He was 2-for-9 from the field and played nearly 33 minutes against Hornets which is just a couple minutes under his season average of court time.

Usually he’s responsible for providing a boost at both ends of the floor.

But considering his long lay-off, it was clear early on that he was locked in defensively more so than looking to get back on track shooting the ball.

“You take any type of games off in this league, your rhythm and all that you gotta get it back,” said Boston’s Jae Crowder.

Even though his shots weren’t falling, Bradley was on top of his game defensively while guarding 6-foot-8 Nicolas Batum who is six inches taller but never was a factor on Monday.

Batum finished with eight points on 2-for-11 shooting from the field.

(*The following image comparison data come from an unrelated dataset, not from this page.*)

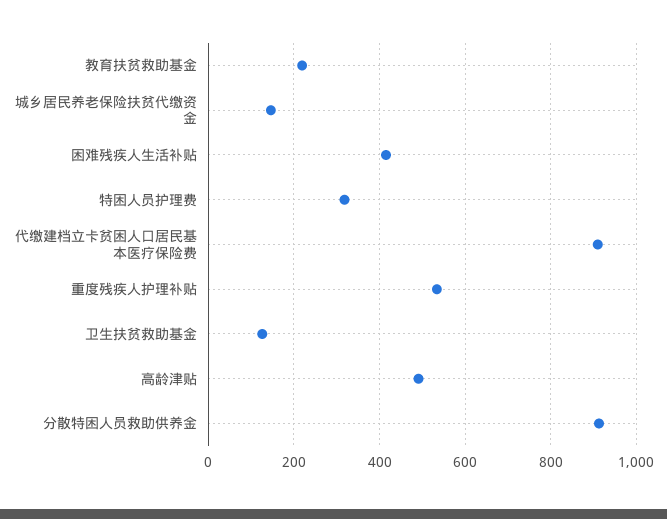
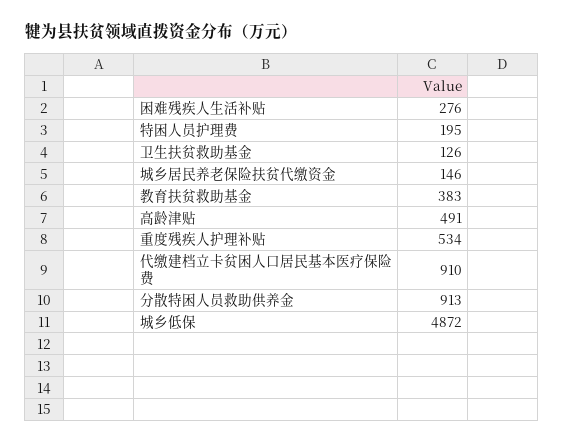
教育扶贫救助基金: 220 -> 383
困难残疾人生活补贴: 420 -> 276
特困人员护理费: 320 -> 195
城乡低保: none -> 4872

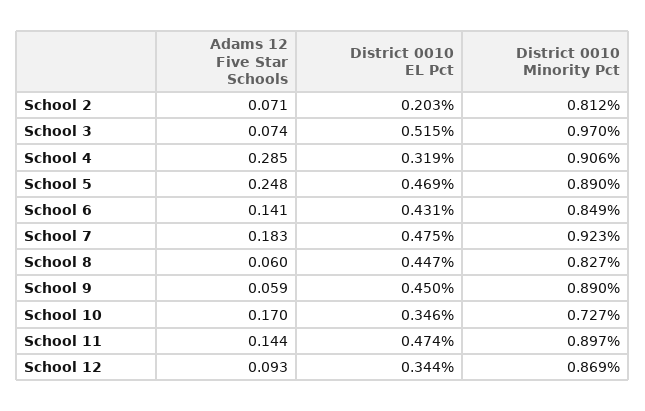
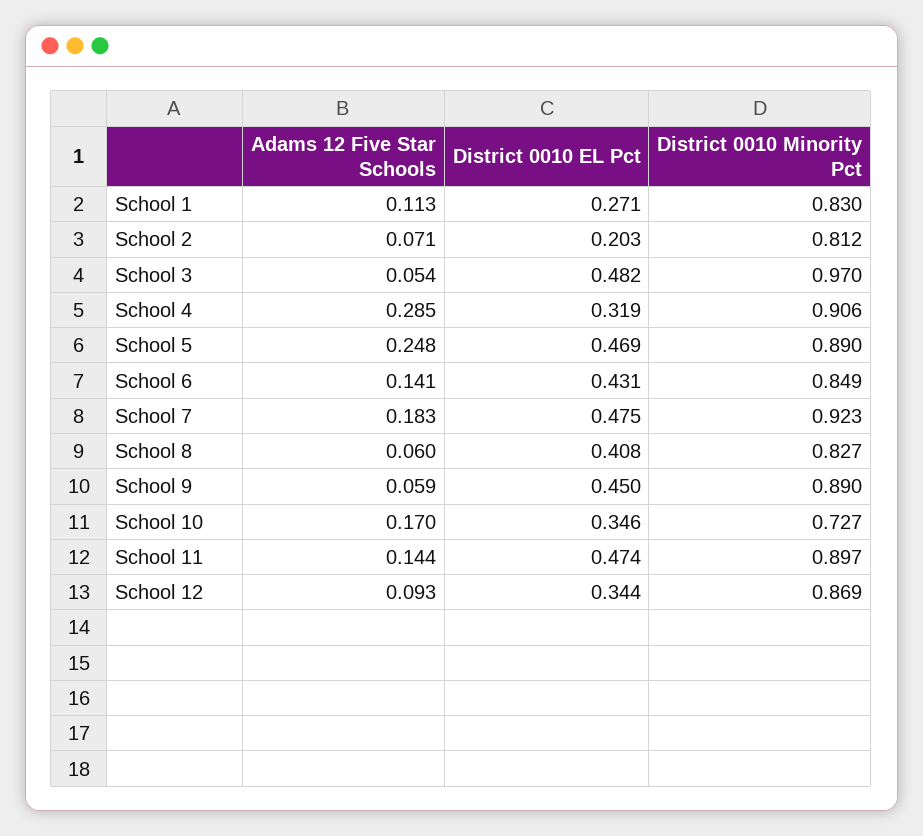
Adams 12 Five Star Schools, School 3: 0.074 -> 0.054
District 0010 EL Pct, School 3: 0.515 -> 0.482
District 0010 EL Pct, School 8: 0.447 -> 0.408
Adams 12 Five Star Schools, School 1: none -> 0.113
District 0010 EL Pct, School 1: none -> 0.271
District 0010 Minority Pct, School 1: none -> 0.83

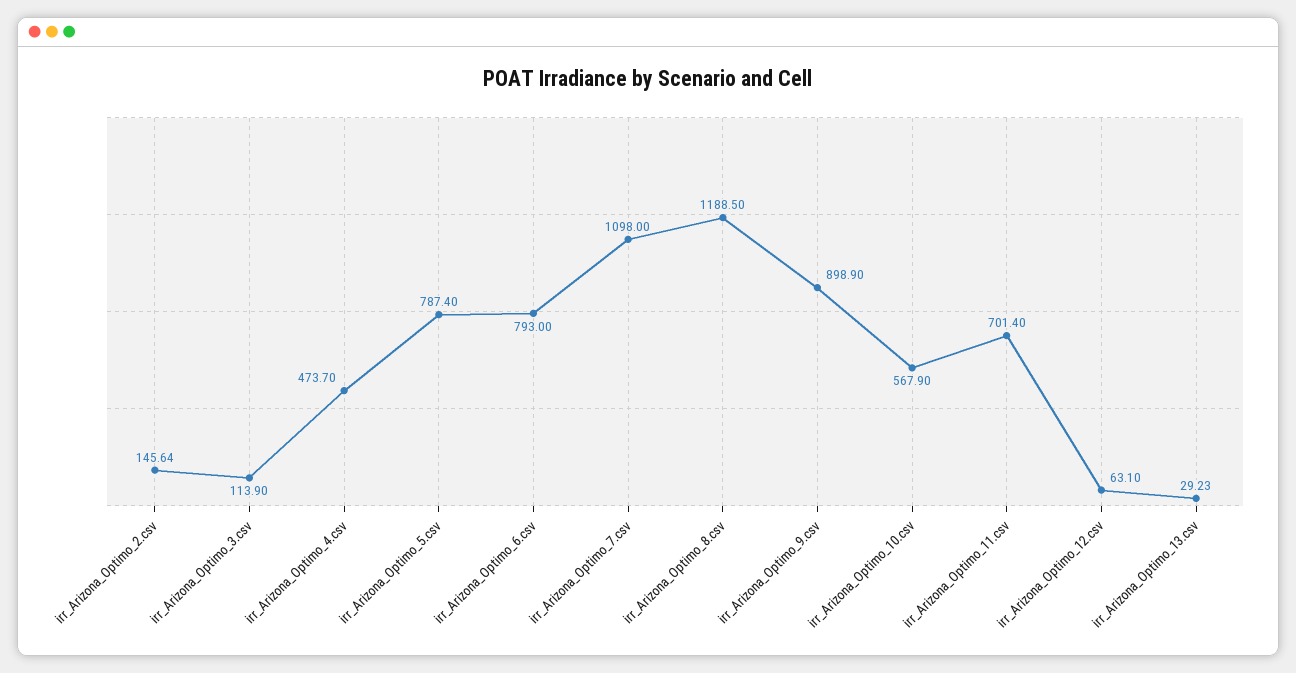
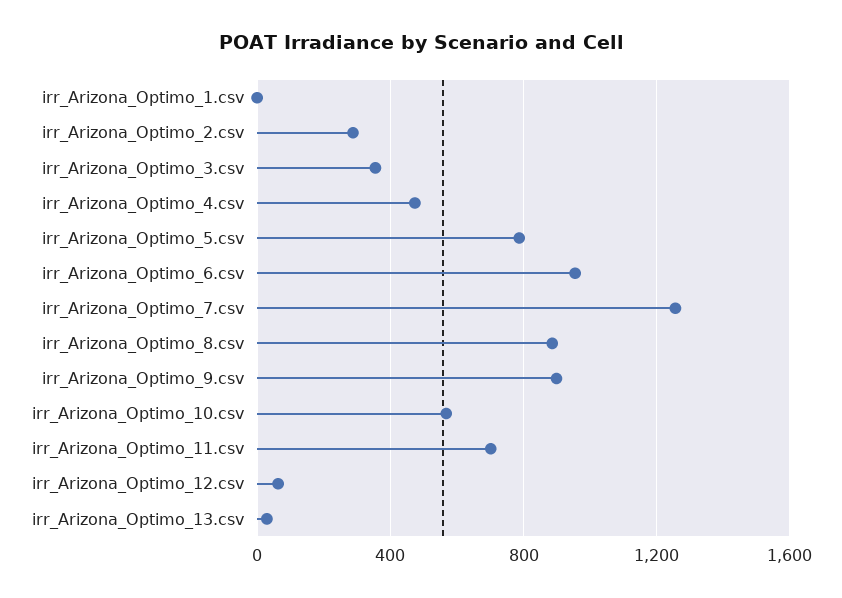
irr_Arizona_Optimo_2.csv: 145.64 -> 300
irr_Arizona_Optimo_3.csv: 113.9 -> 350
irr_Arizona_Optimo_6.csv: 793 -> 950
irr_Arizona_Optimo_7.csv: 1098 -> 1250
irr_Arizona_Optimo_8.csv: 1188.5 -> 900
irr_Arizona_Optimo_1.csv: none -> 0

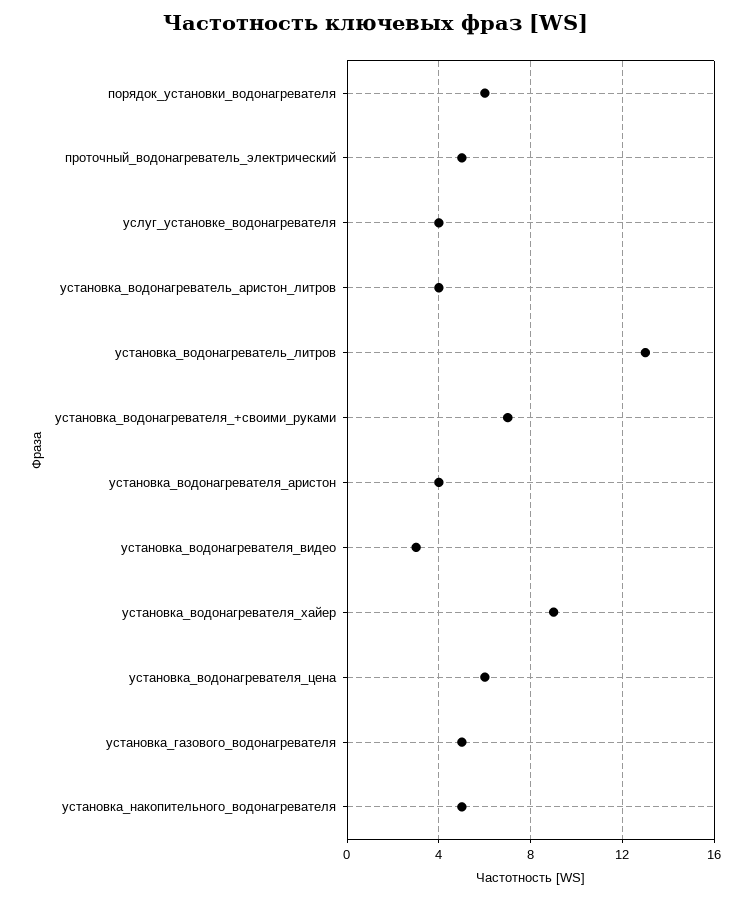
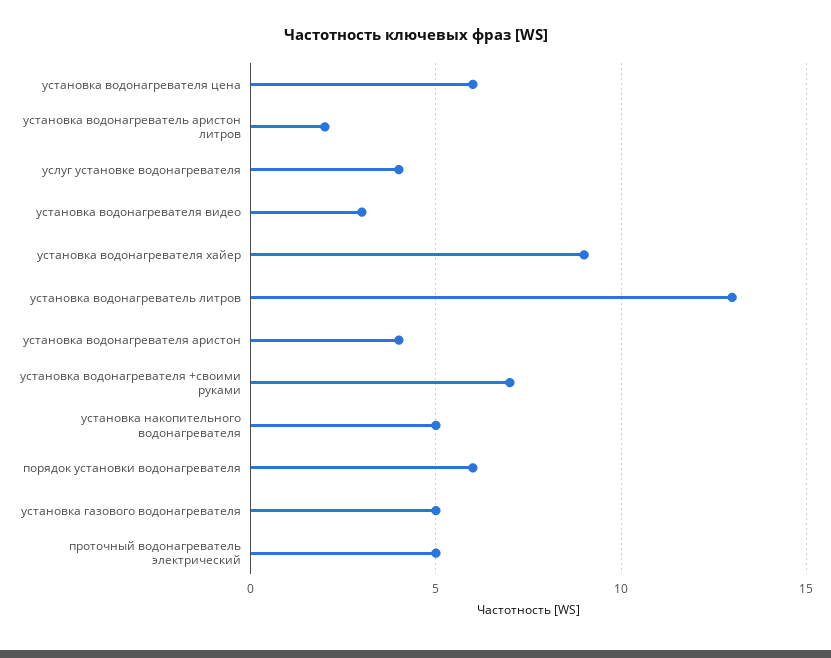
установка_водонагреватель_аристон_литров: 4 -> 2

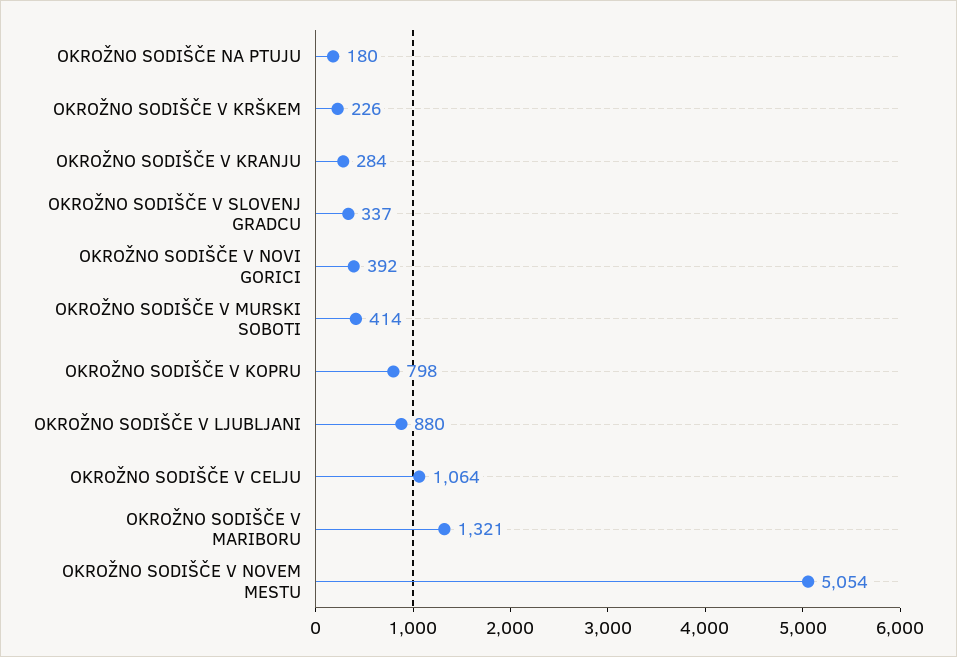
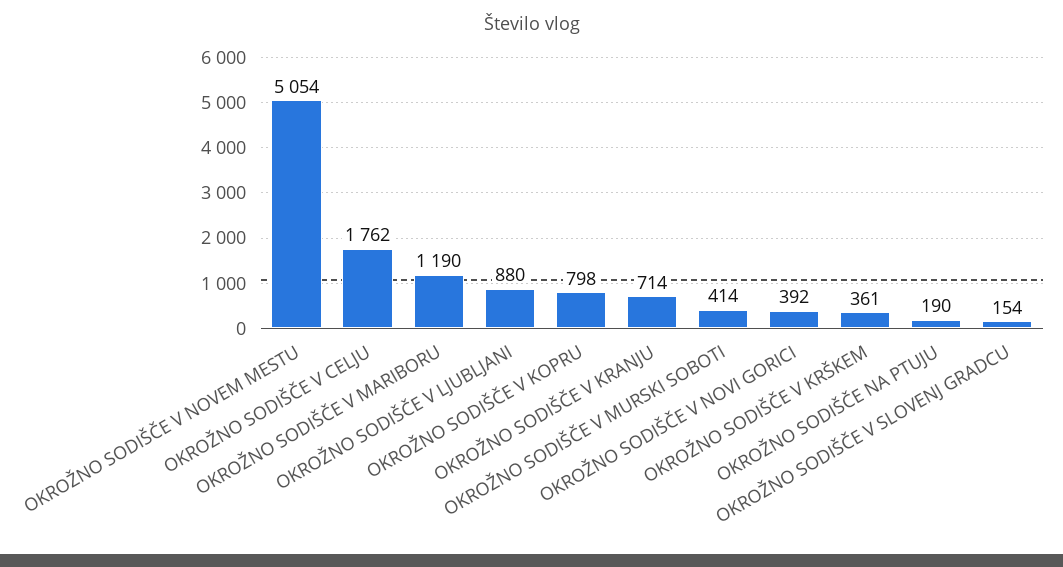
OKROŽNO SODIŠČE NA PTUJU: 180 -> 190
OKROŽNO SODIŠČE V KRŠKEM: 226 -> 361
OKROŽNO SODIŠČE V KRANJU: 284 -> 714
OKROŽNO SODIŠČE V SLOVENJ GRADCU: 337 -> 154
OKROŽNO SODIŠČE V CELJU: 1064 -> 1762
OKROŽNO SODIŠČE V MARIBORU: 1321 -> 1190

Celtics head coach Brad Stevens liked what he got out of Bradley in his return to action.

“I thought he (Bradley) was great,” Stevens told CSNNE.com. “He did everything we needed him to do. We knew there would be a little bit of rust (shooting the ball), but that’s part of you playing your way back into it.”

As far as Bradley’s stifling defense on Batum, Stevens said, “You have to do that against Batum. I thought Avery did a really good job of that. It’s a hard matchup no matter what way you go. Batum, giving up inches to him. He (Bradley) was there on the catch all night.”

And as Bradley gradually gets back into a flow, he’ll regain the form offensively that made him one of the NBA’s better two-way players this season.